TEKS KUTIPAN —
Di rumah generalat aku bertemu dengan semua pembesar SX. Pastor Armando, sx salah satu penasehat Dewan General SX membantuku untuk mengurus permesso di soggiorno yang dikirim lewat kantor pos. Aku tidak tahu apakah bisa dapat surat ijin tinggal ini karena katanya bisa butuh waktu setengah tahun, padahal aku hanya tinggal di Italia selama 6 bulan.

Hari Senin, 01 Oktober 2007 pagi hari setelah misa dan sarapan, aku diantar oleh P. Stradiotto ke stasiun kereta api. Aku sendirian pergi menuju ke rumah Novisiat SX di kota Ancona di regio Marche, di tepi Laut Adriatik. Perjalanan ini selama 3,5 jam. Aku tiba jam 1 siang dan dijemput oleh satu novis, Andrea, orang Italia dekat Parma dan satu pastor, Narciso Pasuelo, sx yang katanya tidak pernah keluar dari Italia menjalankan misi karena kesehatannya. Di sini aku bertugas menjalankan misiku belajar bahasa Italia selama enam bulan sambil menunggu visa Jepangku jadi. Di komunitas ini ada 5 pastor Xaverian: Matteazi, Narciso, Tassi, Aldo, Venturini serta tiga novis: dua dari Italia yaitu Simone dan Andrea dan satu dari Spanyol yaitu Francis Xavier Martinez. Aku tiap hari diajar bahasa Italia dengan buku yang pernah aku pelajar saat di novisiat di Jakarta 10 tahun lalu selama 1, 5 jam sisanya aku mengerjakan PR. Guruku adalah Pastor Piermario Tassi yang sudah berusia 78 tahun dan pernah menjadi misionaris di Congo. Dia menjadi guru bhs Italia yang baik bagi banyak Xaverian di sini. Dia hanya bisa berbicara bahasa Italia dan Prancis, tidak Inggris, jadi dia langsung bicara bhs Italia padaku saat mengajar. Baguslah. Awalnya aku akan diajar oleh Pastor Venturini yang tahu Inggris, tapi karena mereka lihat aku sudah paham sedikit banyak kata-kata dalam bhs Italia, maka langsung aku diajar oleh Pastor Tassi.

DAFTAR DATA —
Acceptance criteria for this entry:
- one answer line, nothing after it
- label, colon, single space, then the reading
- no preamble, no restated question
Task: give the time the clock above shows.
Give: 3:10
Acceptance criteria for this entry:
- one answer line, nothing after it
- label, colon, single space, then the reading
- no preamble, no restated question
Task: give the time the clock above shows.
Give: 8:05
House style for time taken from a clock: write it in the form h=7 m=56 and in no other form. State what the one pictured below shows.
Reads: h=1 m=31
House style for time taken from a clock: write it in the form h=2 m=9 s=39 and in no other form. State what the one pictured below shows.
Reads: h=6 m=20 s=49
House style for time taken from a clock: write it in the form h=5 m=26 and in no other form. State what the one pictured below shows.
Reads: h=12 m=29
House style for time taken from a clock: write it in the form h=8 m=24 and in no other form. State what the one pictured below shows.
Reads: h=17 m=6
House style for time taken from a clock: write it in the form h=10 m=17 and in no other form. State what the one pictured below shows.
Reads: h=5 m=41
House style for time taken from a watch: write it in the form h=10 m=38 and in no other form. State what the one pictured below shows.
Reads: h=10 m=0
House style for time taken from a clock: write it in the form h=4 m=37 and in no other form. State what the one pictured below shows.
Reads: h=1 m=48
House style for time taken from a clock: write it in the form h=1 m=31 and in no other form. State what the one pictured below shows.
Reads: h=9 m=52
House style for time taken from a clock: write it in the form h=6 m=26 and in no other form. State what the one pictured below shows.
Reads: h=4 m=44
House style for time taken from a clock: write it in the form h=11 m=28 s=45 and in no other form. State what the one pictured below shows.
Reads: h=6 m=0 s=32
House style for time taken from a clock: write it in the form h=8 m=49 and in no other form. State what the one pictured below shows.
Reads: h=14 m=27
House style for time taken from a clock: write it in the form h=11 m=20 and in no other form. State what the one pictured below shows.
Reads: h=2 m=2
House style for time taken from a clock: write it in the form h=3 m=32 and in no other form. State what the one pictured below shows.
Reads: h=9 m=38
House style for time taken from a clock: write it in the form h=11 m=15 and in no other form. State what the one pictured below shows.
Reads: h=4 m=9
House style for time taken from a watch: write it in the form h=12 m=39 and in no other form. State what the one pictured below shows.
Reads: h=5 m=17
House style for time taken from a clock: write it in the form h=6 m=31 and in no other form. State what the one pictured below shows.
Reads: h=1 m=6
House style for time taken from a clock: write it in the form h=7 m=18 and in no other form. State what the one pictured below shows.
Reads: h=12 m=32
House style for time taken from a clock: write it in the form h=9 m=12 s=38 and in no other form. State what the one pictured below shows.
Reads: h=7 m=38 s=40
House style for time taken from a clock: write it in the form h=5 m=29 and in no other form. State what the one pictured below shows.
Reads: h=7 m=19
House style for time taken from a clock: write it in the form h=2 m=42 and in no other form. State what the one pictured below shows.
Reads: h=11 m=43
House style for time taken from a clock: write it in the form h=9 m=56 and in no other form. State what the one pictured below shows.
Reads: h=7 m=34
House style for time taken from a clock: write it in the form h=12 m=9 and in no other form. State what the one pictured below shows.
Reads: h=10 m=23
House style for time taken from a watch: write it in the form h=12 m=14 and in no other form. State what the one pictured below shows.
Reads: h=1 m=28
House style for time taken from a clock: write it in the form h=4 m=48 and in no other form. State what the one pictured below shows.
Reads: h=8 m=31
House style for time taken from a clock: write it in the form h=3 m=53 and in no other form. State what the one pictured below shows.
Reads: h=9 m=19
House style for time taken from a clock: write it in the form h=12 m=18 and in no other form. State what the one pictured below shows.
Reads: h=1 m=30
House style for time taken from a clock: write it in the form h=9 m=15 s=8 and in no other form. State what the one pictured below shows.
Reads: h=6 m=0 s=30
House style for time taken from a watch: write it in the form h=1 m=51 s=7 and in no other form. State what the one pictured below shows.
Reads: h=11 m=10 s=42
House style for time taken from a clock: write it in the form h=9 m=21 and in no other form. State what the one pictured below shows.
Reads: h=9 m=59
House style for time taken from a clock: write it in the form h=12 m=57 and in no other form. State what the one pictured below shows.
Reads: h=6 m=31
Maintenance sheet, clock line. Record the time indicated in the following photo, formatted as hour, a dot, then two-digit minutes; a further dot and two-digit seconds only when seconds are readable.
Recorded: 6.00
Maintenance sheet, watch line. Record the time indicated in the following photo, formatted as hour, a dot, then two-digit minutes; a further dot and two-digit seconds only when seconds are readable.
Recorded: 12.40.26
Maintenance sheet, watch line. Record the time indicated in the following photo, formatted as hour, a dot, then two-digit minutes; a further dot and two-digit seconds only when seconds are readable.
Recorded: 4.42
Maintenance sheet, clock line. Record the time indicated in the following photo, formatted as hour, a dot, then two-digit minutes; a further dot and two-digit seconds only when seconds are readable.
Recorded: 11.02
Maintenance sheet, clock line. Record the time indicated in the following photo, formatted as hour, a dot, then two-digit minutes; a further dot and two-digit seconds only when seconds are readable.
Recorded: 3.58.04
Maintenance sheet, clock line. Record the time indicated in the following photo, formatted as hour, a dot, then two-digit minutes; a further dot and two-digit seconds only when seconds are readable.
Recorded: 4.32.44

DAFTAR TUGAS —
a - Berdasarkan teks tentang belajar bahasa Italia di Ancona, jelaskan dalam satu sampai tiga kalimat mengapa pelajaran bahasa Italia langsung diberikan oleh Pastor Tassi dan bukan oleh Pastor Venturini.
b - Lanjutkan teks tentang belajar bahasa Italia di Ancona, mulai sesudah kalimat terakhir yang tertulis.

JAWABAN TIAP TUGAS —
a - Awalnya pelajaran akan diberikan oleh Pastor Venturini yang tahu bahasa Inggris. Namun, para pastor melihat bahwa penulis sudah paham sedikit banyak kata dalam bahasa Italia. Karena itu pelajaran langsung diberikan oleh Pastor Tassi.

b -
Satu surprise bagiku saat aku ditawari memimpin misa hari Minggu pagi di sebuah gereja kecil, Santa Maria Libertrice dekat Laut Adriatik di Ancona. Pastor Aldo yang menawariku dan langsung aku jawab YA. Dia mendampingiku dalam misa yang dihadiri oleh sekitar 80 orang kebanyakan ibu-ibu tua Italia. Pastor Aldo yang berkhotbah dan aku yang memimpin misa menjadi selebran utama. Wah, aku semakin PD (percaya diri) bahwa aku bisa membaca bahasa Italia dengan sebaik mungkin. Syukurlah, orang di sini memahami apa yang aku baca saat misa ini. Jadi janjiku pada para suster MC di Roma tuk misa perpisahan sebelum aku ke Jepang tahun depan, pasti deh dapat aku penuhi dengan menggunakan bahasa Italia tentunya. Semoga saja….Tadi pagi, hari Rabu pagi, 10 Oktober, aku ikutan rekoleksi bulanan komunitas ini di paroki Santo Gaspar dari Bufalo tidak jauh dari sini. Rekoleksi diberikan satu jam oleh pastor paroki ini yang masih muda. Novis SX bernama Simone menjalankan kerasulan hari Minggu di paroki ini. Pagi ini Simone ada di rumah sakit tuk operasi kakinya. Aku mencoba untuk memahami apa yang dibicarakan saat retret tadi, intinya yah tentang iman, mengulangi tema misa Minggu lalu. “Signore, aumenta la nostra fede.”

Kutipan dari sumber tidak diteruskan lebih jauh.